FEM Indonesia, Jakarta – Filsuf dan akademikus Rocky Gerung melebarkan kiprahnya ke dunia seni peran dengan tampil dalam film drama berjudul Rencana Besar untuk Mati dengan Tenang.

Dalam film tersebut, Rocky Gerung akan memerankan karakter seorang koki yang menyiapkan makan malam terakhir bagi tokoh utama dan keluarganya.

Sutradara Ismail Basbeth mengungkapkan, karakter Rocky memiliki peran simbolis dalam alur cerita. “Karakter dia jadi chef atau koki. Dia menyiapkan makan malam terakhir (last supper) untuk Encek, anak, dan menantunya,” ujar Ismail dalam keterangannya.

Rocky mengaku film ini menjadi debutnya di dunia akting layar lebar. Ia berharap penampilannya dapat diterima oleh penonton. “Ini debut saya di film. Semoga berkenan di hati penonton,” kata Rocky.

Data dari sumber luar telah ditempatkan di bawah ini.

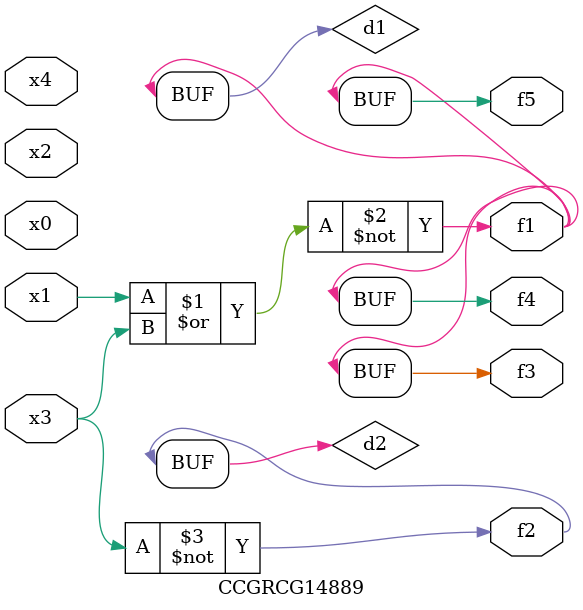
<source format=v>
module CCGRCG14889(
	input x0, x1, x2, x3, x4,
	output f1, f2, f3, f4, f5
);

	wire d1, d2;

	nor (d1, x1, x3);
	not (d2, x3);
	assign f1 = d1;
	assign f2 = d2;
	assign f3 = d1;
	assign f4 = d1;
	assign f5 = d1;
endmodule

</source>
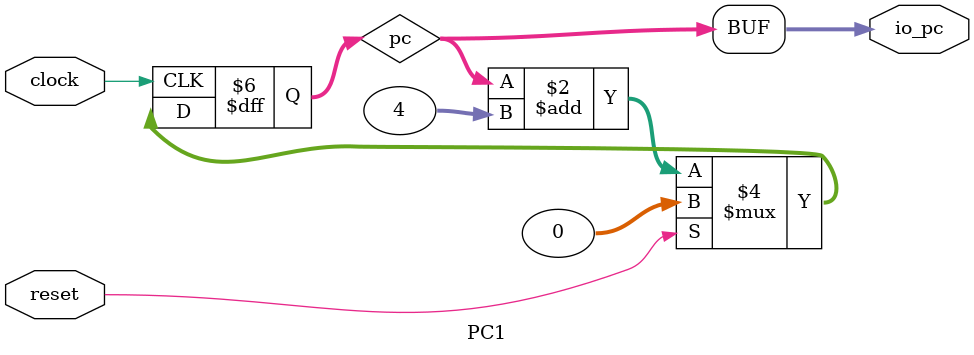
<source format=v>
module PC1(
  input         clock,
                reset,
  output [31:0] io_pc
);

  reg [31:0] pc;
  always @(posedge clock) begin
    if (reset)
      pc <= 32'h0;
    else
      pc <= pc + 32'h4;
  end // always @(posedge)
  assign io_pc = pc;
endmodule
</source>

Film produksi Metta Cinema ini diadaptasi dari novel berjudul sama karya Wisnu Suryaning Adji. Proses syuting dilakukan selama dua pekan di Yogyakarta.

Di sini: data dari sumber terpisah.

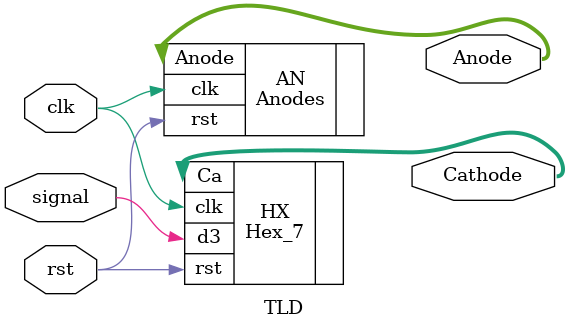
<source format=v>
`timescale 1ns / 1ps
module TLD(clk, rst, Anode, Cathode, signal);
	input clk, rst, signal;
	output [7:0] Anode, Cathode;
	wire [7:0] Anode, Cathode;
	
	Anodes AN (.clk(clk),
				.rst(rst), 
				.Anode(Anode));
	
	Hex_7 HX (.clk(clk),
				.rst(rst),
				.Ca(Cathode),
				.d3(signal));

endmodule

</source>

Secara tematik, film ini mengangkat kisah keluarga peranakan Tionghoa Indonesia yang diwarnai trauma sejarah, termasuk peristiwa 1965 dan kerusuhan rasial 1998. Ismail mengatakan film tersebut berupaya menghadirkan potret humanis keluarga Tionghoa sebagai bagian tak terpisahkan dari kemajemukan Indonesia.

“Film ini tentang potret humanis keluarga Tionghoa yang tak terpisahkan dari kemajemukan suku di Indonesia,” ujarnya.

Cerita berpusat pada sosok Encek, seorang duda lanjut usia yang diperankan aktor senior Ferry Salim. Encek berjuang mengungkap rahasia kelam keluarganya setelah kepergian sang istri.

Selain Ferry Salim, film ini juga dibintangi Melissa Karim, Verdy Solaiman, Nicholas Anderson, Jessy Davita, dan Rocky Gerung.

Meski dikenal sebagai sosok yang kerap menyampaikan pandangan kritis di ruang publik, Rocky menampilkan sisi berbeda dalam film ini. Ia bahkan menyampaikan refleksi filosofis terkait perannya.

“Yang tiba di batas hari, tiba karena rindu,” ujar Rocky.

Film Rencana Besar untuk Mati dengan Tenang dijadwalkan tayang pada 2026.